Di Kediri, kantor Samsat/pelayanan lalu lintas dan 2 pos polisi luluh lantak dibakar. Di Malang, 3 pos polisi dirusak. Dan, terakhir di Sidoarjo ada 1 pos polisi dibakar.
Ombudsman juga mengundang Lembaga Bantuan Hukum (LBH) Surabaya yang selama ini getol mengadvokasi para tersangka sekaligus memonitor proses hukum. Dari posko pengaduan, LBH kebanjiran laporan penangkapan terhadap orang-orang yang dicurigai terlibat aksi anarkis.
“Kami justru tahu polisi belakangan menangkapi orang-orang itu dari informasi teman-teman LBH,” ungkap Agus.
Dari data LBH, para tersangka yang ditahan perinciannya enam di Polda, 33 di Polrestabes Surabaya, 12 di Polres Blitar Kota, 1 di Polres Kediri Kota, 1 di Polres Jember, dan 1 di Polres Tulungagung. Sebagian dari tahanan itu anak-anak berstatus pelajar.
“Data itu dinamis, artinya ada peluang akan bertambah. Dari informan kami, di Jember tadi malam ada update ada 7 orang ditangkap, termasuk 2 anak-anak,” ujar Agus.
Informasi dari LBH, sebagian yang ditangkap di Jember tanpa surat penangkapan dan proses pemeriksaan tanpa didampingi penasihat hukum.
Yang memprihatinkan, lanjut Agus, polisi tidak mempublikasikan identitas yang ditangkap, termasuk status mereka, apakah tersangka atau saksi.
“Selain itu, penyidik menyita ponsel mereka yang ditangkap. Bahkan yang di Surabaya, sekitar 20 orang yang ditangkap sudah dilepas, tetapi ponsel-nya masih disita,” ujar Agus.
Agus menegaskan, sikap polisi yang enggan mempublikasi data penangkapan itu membuka peluang terjadinya maladministrasi. Bentuknya bisa berupa penyimpangan prosedur dan penyalahgunaan wewenang.
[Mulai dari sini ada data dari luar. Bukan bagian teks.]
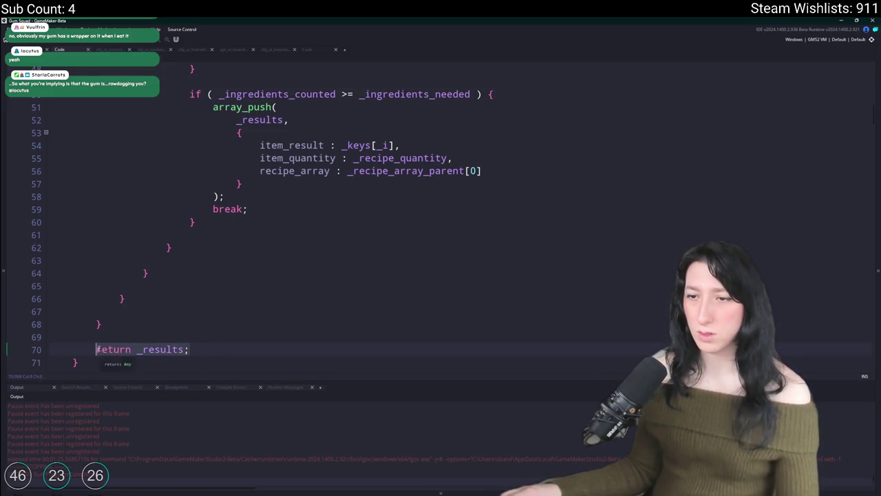
pyautogui.scroll(7, 275, 275)
pyautogui.click(458, 239)
pyautogui.press('F5')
“Mulai soal penahanan melebihi 1x24 jam, penangkapan tanpa surat perintah, pembatasan akses informasi identitas korban, pemeriksaan tanpa pendampingan, hingga penyitaan tanpa prosedur,” ujar Agus.
Baca Juga : Lansia Diringkus Polisi Usai Diduga Cabuli Tetangga, Korban Bocah Usia 8 Tahun
Tentunya, adanya maladministrasi tersebut akan menjauhkan dari sistem peradilan yang fair. Selain itu, Agus berharap Polda sebaiknya membuka hot line pengaduan.
“Jadi, kalau ada orang atau keluarganya diperlakukan sewenang-wenang, dapat melapor ke hot line tersebut. Ini sekaligus memudahkan pengawasan internal terhadap jalannya penyidikan,” ujar Agus.
Sementara itu, dihubungi secara terpisah, Komisioner Komisi Informasi (KI) Provinsi Jawa Timur M. Sholahuddin menyatakan bahwa transparansi adalah pilar utama dalam demokrasi. Publik memiliki hak konstitusional untuk mengetahui. Ini dijamin Undang-undang. Baik UUD 1945 pasal 28F maupun UU Nomor 14 Tahun 2008.
“Dalam perkara (aksi massa) itu, publik berhak untuk tahu bagaimana proses penegakan hukum berjalan, apalagi dalam kasus yang menyangkut kerugian publik seperti pembakaran fasilitas umum,” katanya, Jumat (12/9).
Menurut Sholahuddin, menjadi kewajiban polisi sebagai lembaga publik untuk menyampaikan informasi secara terbuka, khususnya terkait jumlah tersangka, jenis pelanggaran yang dituduhkan, dan tahapan proses hukum yang sedang berjalan.
“Namun, kita juga harus memahami bahwa UU No. 14 Tahun 2008 tentang Keterbukaan Informasi Publik memiliki pasal pengecualian, di Pasal 17. Informasi yang dapat menghambat proses penyidikan atau melanggar privasi individu dapat dikecualikan dengan catatan ketat dan terbatas, artinya pengecualian itu hanya untuk sementara waktu,” paparnya.
Karena itu, lanjut dia, pihaknya mendorong pihak kepolisian untuk membuka informasi secara bertahap, sesuai dengan perkembangan kasus. Juga, memberikan penjelasan alasan yang kuat kepada publik, mengapa identitas tersangka itu tidak dibuka ke publik.
“Penjelasan itu harus didasarkan pada peraturan, bukan hanya alasan keamanan atau privasi tanpa dasar,” terangnya.
Selain itu, polisi juga berkewajiban memastikan tentang hak keluarga bersangkutan untuk mendapatkan informasi terkait keberadaan dan status hukum anggota keluarga mereka terpenuhi, melalui jalur yang jelas dan mudah diakses.
“Pada intinya, informasi harus dibuka, kecuali jika ada alasan kuat yang sah secara hukum untuk tidak melakukannya. Kami akan terus ikut memantau dan mendorong agar proses ini berjalan transparan dan akuntabel demi kepentingan publik,” pungkasnya.